▸ **SUPPLIED DATA**:

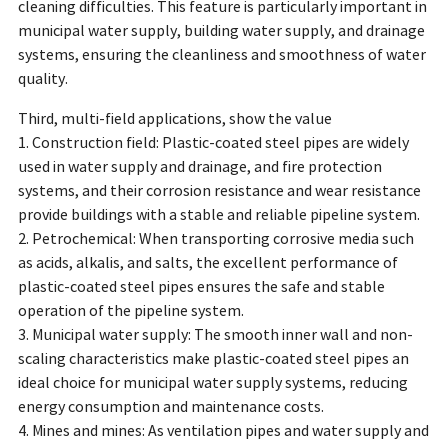
cleaning difficulties. This feature is particularly important in
municipal water supply, building water supply, and drainage
systems, ensuring the cleanliness and smoothness of water
quality.
Third, multi-field applications, show the value
1. Construction field: Plastic-coated steel pipes are widely
used in water supply and drainage, and fire protection
systems, and their corrosion resistance and wear resistance
provide buildings with a stable and reliable pipeline system.
2. Petrochemical: When transporting corrosive media such
as acids, alkalis, and salts, the excellent performance of
plastic-coated steel pipes ensures the safe and stable
operation of the pipeline system.
3. Municipal water supply: The smooth inner wall and non-
scaling characteristics make plastic-coated steel pipes an
ideal choice for municipal water supply systems, reducing
energy consumption and maintenance costs.
4. Mines and mines: As ventilation pipes and water supply and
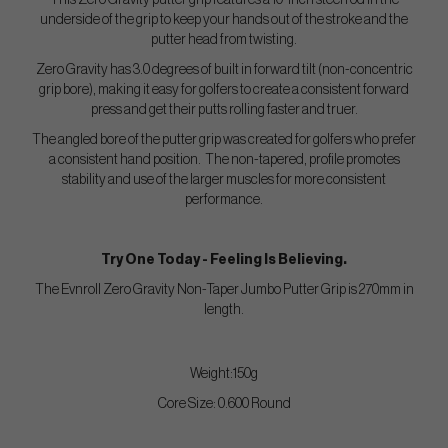
This Zero Gravity putter grip features a 10-inch steel rod in the
underside of the grip to keep your hands out of the stroke and the
putter head from twisting.
Zero Gravity has 3.0 degrees of built in forward tilt (non-concentric
grip bore), making it easy for golfers to create a consistent forward
press and get their putts rolling faster and truer.
The angled bore of the putter grip was created for golfers who prefer
a consistent hand position. The non-tapered, profile promotes
stability and use of the larger muscles for more consistent
performance.
Try One Today - Feeling Is Believing.
The Evnroll Zero Gravity Non-Taper Jumbo Putter Grip is 270mm in
length.
Weight:150g
Core Size: 0.600 Round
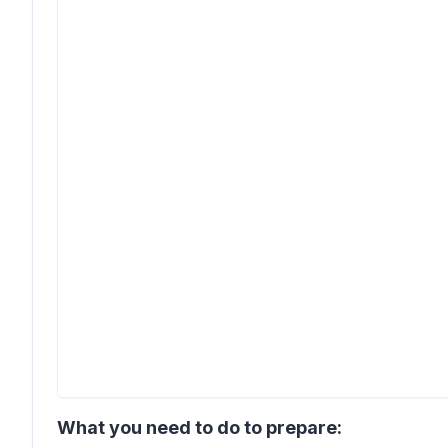
What you need to do to prepare:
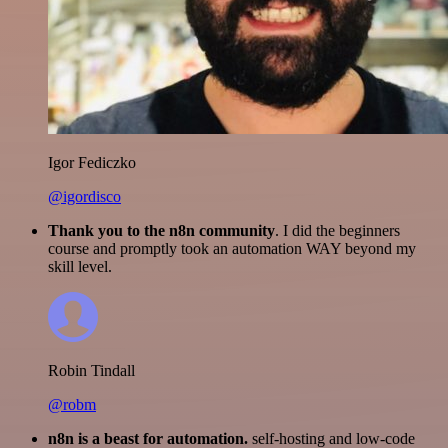
Igor Fediczko
@igordisco
Thank you to the n8n community
. I did the beginners
course and promptly took an automation WAY beyond my
skill level.
Robin Tindall
@robm
n8n is a beast for automation.
self-hosting and low-code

▸ **PROBLEM**:
Count the lines of the material that contain the word "water", and reply with the number alone.

▸ **EXERCISE RESULT**:
6